As Indian businesses turn global, families need help in many areas. There is increasing recognition of the need to evaluate and engage international asset managers, especially for alternative asset classes. Indian families see the value of international service providers offering one-stop advice on overseas tax, legal and regulatory frameworks. Following the crisis of 2008, there is also an increased sensitivity to risk management, transparency and cost effectiveness of providers. Many HNW families are investors in other enterprises through direct minority stakes, as well as traditional private equity. Traditionally, however, they are happy to co-invest with other known families.

Products and services

As wealthy families move from first generation to the second and third, they seek advice, structuring and facilitation for family governance issues (such as family agreements) and family business structures (such as family business boards and family councils). Wealthy families also need leadership development for the next generation, especially the heir apparent.

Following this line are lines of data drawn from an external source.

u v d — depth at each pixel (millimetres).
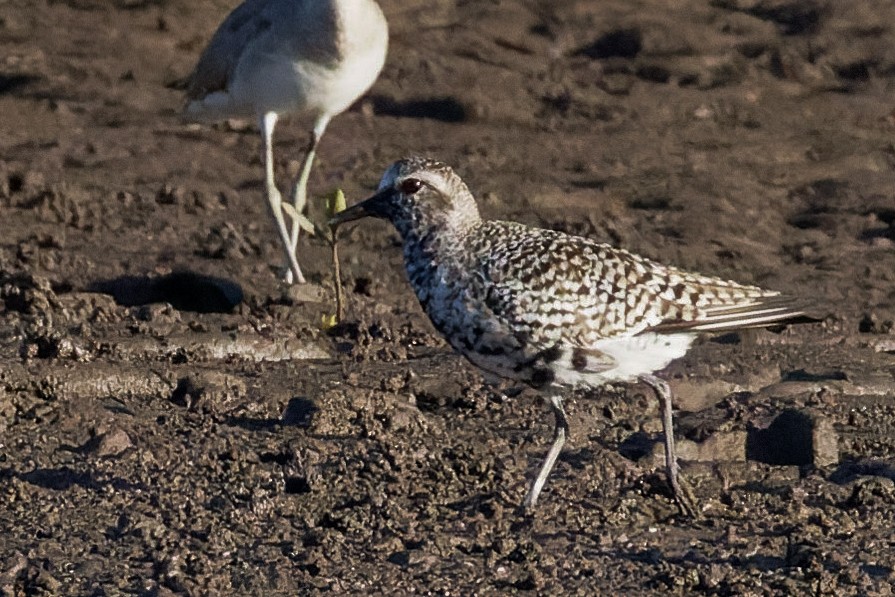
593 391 12812
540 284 10062
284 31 15812
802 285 16672
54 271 15820
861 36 26219
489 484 10836
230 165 20297
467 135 21859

Unlike in the West, there is no great demand for philanthropy-related services in India. However, as elsewhere in the world, there is a curiosity factor related to exotic investments such as art and stamp collection. Consequently, providers of luxury goods such as private jets, yachts, cars and fashion goods have flocked to India in the past ten years.

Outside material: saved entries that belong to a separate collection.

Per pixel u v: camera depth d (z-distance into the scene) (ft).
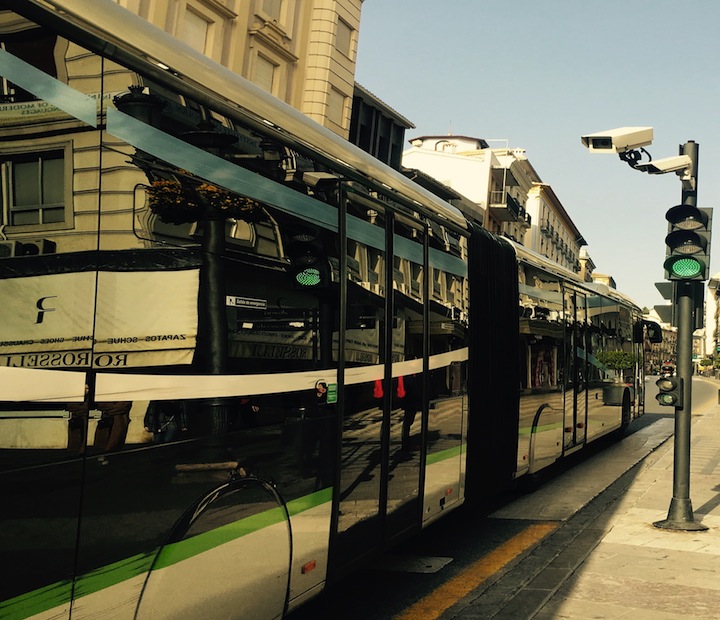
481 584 20.16
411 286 19.95
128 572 9.78
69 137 9.18
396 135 116.06
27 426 8.43
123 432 9.75
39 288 8.64
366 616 17.75
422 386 20.47
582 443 40.83
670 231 26.30
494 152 196.13
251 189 12.82
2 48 8.38
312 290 14.66
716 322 399.44
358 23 92.79
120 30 10.18
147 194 10.39
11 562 8.18
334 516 15.31
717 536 24.73
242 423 12.21
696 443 51.08
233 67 75.77
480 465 25.31
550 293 35.29
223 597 11.69
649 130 26.45
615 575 20.49
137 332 10.05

“As Indian businesses turn global, families need help in many areas”

The market for HNWI services is fragmented. Such families have traditionally been offered primarily wealth management products and the services of departments of private banks (Citi Bank is the leader in non-resident Indian services) and diversified investment banks (Kotak and Merrill-Lynch are key players). In response to the changing demographic and the needs of the wealthy, the boutique multi-family office is appearing in major cities. Typically, these rely on an advisory-cum-product-distribution model to sustain themselves. Some of these boutiques are spinning out their own speciality investment funds, such as realty. As in any other market, there is no shortage of family advisors, such as accountants and lawyers, who attempt to offer a broader range of services to their clients.

Regulatory landscape

The Reserve Bank of India, the country’s central bank, regulates banks and foreign direct investments into India, and fund-based activities of non-banking financial companies.

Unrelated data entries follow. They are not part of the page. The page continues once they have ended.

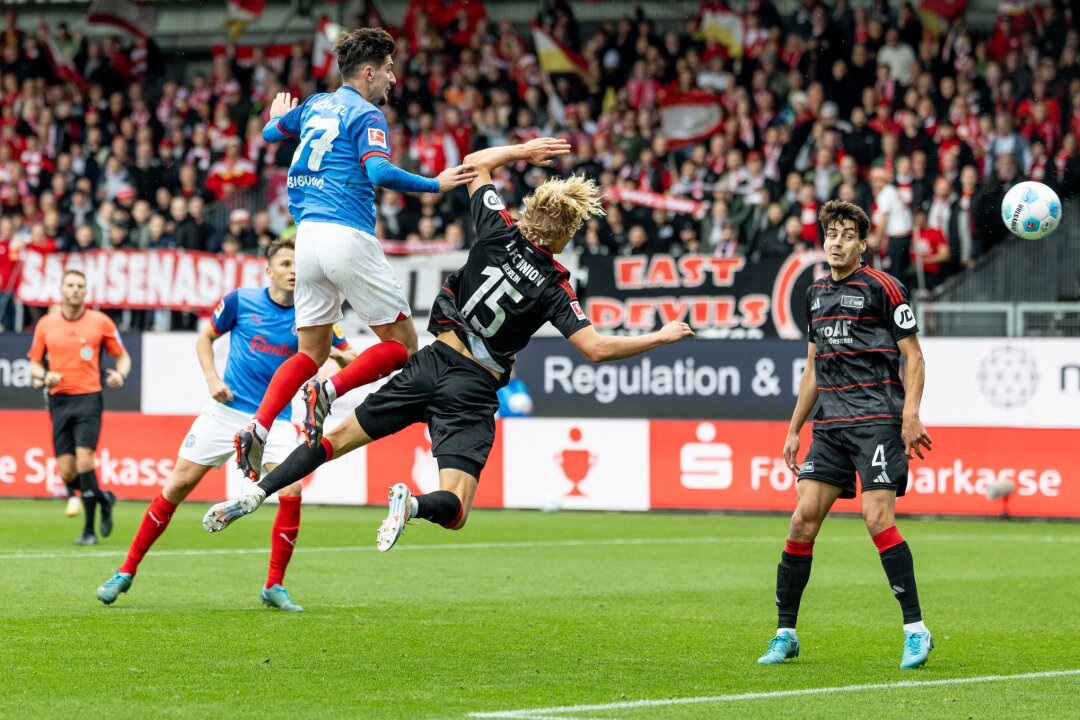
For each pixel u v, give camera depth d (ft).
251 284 188.03
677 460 166.40
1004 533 145.89
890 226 181.98
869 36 213.46
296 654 72.33
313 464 67.87
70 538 133.08
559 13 238.68
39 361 129.80
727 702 61.05
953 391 159.84
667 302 170.60
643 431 167.43
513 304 67.82
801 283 166.20
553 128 223.92
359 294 69.87
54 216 216.95
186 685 63.31
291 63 244.83
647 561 122.01
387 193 207.10
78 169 234.17
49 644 74.08
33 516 155.22
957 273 184.44
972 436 159.22
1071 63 204.74
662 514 165.99
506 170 213.87
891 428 71.97
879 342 72.23
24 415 179.52
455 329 69.36
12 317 197.26
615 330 172.24
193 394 175.11
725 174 203.92
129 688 62.34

The Reserve Bank of India has received considerable appreciation for its conservative management of regulatory grey areas, and is well regarded among its peers.

The financial markets have their own independent regulators for the securities, insurance and commodities markets; the Securities and Exchange Board of India (SEBI), Insurance Regulatory Development Authority (IRDA), and the Forward Markets Commission (FMC). SEBI also regulates secondary market investment by foreign institutional investors, foreign venture capital entities and portfolio management services (PMS).

A multi-family office may engage in its business from any offshore location. If this practice is carried out onshore it may be advisable to seek registration as a provider of PMS under the SEBI Act. (‘Any person who pursuant to a contract or arrangement with a client, advises or directs or undertakes on behalf of the client (whether as a discretionary portfolio manager or otherwise), the management or administration of a portfolio of securities or the funds of the client, as the case may be, is a portfolio manager.’)

Following Lawyers Collective v Bar Council of India and others (2009), foreign law firms are not eligible to open liaison offices or to practise law in India.

India is a virgin market for experienced professionals focused on achieving long-term goals. However, like all Asian markets, it requires patience and commitment to the client relationship to get a taste of success. In the borderless world of the ultra wealthy, I would argue that the cost of ignoring this market will be completely unaffordable.